Start of Exercise input

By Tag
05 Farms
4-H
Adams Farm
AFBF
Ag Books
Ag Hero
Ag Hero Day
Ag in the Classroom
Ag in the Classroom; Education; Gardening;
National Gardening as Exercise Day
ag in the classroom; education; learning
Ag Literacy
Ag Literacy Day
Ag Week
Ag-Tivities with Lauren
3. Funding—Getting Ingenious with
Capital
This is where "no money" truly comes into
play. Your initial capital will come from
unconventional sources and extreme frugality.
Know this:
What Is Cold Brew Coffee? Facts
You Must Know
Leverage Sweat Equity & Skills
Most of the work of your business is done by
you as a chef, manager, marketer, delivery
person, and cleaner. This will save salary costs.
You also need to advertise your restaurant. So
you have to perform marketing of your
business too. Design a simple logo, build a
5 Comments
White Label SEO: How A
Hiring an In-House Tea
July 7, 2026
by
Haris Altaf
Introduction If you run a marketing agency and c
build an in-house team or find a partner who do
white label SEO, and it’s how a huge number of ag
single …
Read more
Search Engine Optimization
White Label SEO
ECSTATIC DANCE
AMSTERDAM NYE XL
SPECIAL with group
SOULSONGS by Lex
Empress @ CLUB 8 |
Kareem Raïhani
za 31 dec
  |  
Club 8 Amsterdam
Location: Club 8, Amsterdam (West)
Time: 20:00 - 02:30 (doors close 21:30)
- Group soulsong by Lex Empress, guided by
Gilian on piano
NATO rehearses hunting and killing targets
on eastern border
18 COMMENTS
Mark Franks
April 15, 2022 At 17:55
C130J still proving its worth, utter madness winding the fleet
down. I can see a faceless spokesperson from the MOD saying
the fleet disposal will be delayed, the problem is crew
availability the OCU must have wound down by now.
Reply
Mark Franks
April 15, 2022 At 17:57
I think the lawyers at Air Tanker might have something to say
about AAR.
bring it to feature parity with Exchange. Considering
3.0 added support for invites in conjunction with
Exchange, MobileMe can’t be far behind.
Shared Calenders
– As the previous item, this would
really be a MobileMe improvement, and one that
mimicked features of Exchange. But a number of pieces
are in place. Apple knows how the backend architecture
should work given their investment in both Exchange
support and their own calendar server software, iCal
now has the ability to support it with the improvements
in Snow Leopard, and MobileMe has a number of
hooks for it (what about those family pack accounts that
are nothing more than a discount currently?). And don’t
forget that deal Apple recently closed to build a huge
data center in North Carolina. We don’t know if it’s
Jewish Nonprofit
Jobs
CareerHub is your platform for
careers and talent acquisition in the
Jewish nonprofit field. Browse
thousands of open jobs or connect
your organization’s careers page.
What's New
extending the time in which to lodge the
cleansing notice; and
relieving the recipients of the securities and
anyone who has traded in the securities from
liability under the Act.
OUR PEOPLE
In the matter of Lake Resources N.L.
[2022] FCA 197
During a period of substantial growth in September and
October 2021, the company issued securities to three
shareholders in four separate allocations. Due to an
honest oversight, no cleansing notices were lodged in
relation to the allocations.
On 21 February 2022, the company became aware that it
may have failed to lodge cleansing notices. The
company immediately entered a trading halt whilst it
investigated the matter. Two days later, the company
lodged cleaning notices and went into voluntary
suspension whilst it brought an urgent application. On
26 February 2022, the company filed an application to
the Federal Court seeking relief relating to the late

End of Exercise input

**What to do:**
Rewrite all of the lines above, replacing every "MobileMe" with "iCloud" and leaving everything else unchanged.

**Solution for this exercise:**
By Tag
05 Farms
4-H
Adams Farm
AFBF
Ag Books
Ag Hero
Ag Hero Day
Ag in the Classroom
Ag in the Classroom; Education; Gardening;
National Gardening as Exercise Day
ag in the classroom; education; learning
Ag Literacy
Ag Literacy Day
Ag Week
Ag-Tivities with Lauren
3. Funding—Getting Ingenious with
Capital
This is where "no money" truly comes into
play. Your initial capital will come from
unconventional sources and extreme frugality.
Know this:
What Is Cold Brew Coffee? Facts
You Must Know
Leverage Sweat Equity & Skills
Most of the work of your business is done by
you as a chef, manager, marketer, delivery
person, and cleaner. This will save salary costs.
You also need to advertise your restaurant. So
you have to perform marketing of your
business too. Design a simple logo, build a
5 Comments
White Label SEO: How A
Hiring an In-House Tea
July 7, 2026
by
Haris Altaf
Introduction If you run a marketing agency and c
build an in-house team or find a partner who do
white label SEO, and it’s how a huge number of ag
single …
Read more
Search Engine Optimization
White Label SEO
ECSTATIC DANCE
AMSTERDAM NYE XL
SPECIAL with group
SOULSONGS by Lex
Empress @ CLUB 8 |
Kareem Raïhani
za 31 dec
  |  
Club 8 Amsterdam
Location: Club 8, Amsterdam (West)
Time: 20:00 - 02:30 (doors close 21:30)
- Group soulsong by Lex Empress, guided by
Gilian on piano
NATO rehearses hunting and killing targets
on eastern border
18 COMMENTS
Mark Franks
April 15, 2022 At 17:55
C130J still proving its worth, utter madness winding the fleet
down. I can see a faceless spokesperson from the MOD saying
the fleet disposal will be delayed, the problem is crew
availability the OCU must have wound down by now.
Reply
Mark Franks
April 15, 2022 At 17:57
I think the lawyers at Air Tanker might have something to say
about AAR.
bring it to feature parity with Exchange. Considering
3.0 added support for invites in conjunction with
Exchange, iCloud can’t be far behind.
Shared Calenders
– As the previous item, this would
really be a iCloud improvement, and one that
mimicked features of Exchange. But a number of pieces
are in place. Apple knows how the backend architecture
should work given their investment in both Exchange
support and their own calendar server software, iCal
now has the ability to support it with the improvements
in Snow Leopard, and iCloud has a number of
hooks for it (what about those family pack accounts that
are nothing more than a discount currently?). And don’t
forget that deal Apple recently closed to build a huge
data center in North Carolina. We don’t know if it’s
Jewish Nonprofit
Jobs
CareerHub is your platform for
careers and talent acquisition in the
Jewish nonprofit field. Browse
thousands of open jobs or connect
your organization’s careers page.
What's New
extending the time in which to lodge the
cleansing notice; and
relieving the recipients of the securities and
anyone who has traded in the securities from
liability under the Act.
OUR PEOPLE
In the matter of Lake Resources N.L.
[2022] FCA 197
During a period of substantial growth in September and
October 2021, the company issued securities to three
shareholders in four separate allocations. Due to an
honest oversight, no cleansing notices were lodged in
relation to the allocations.
On 21 February 2022, the company became aware that it
may have failed to lodge cleansing notices. The
company immediately entered a trading halt whilst it
investigated the matter. Two days later, the company
lodged cleaning notices and went into voluntary
suspension whilst it brought an urgent application. On
26 February 2022, the company filed an application to
the Federal Court seeking relief relating to the late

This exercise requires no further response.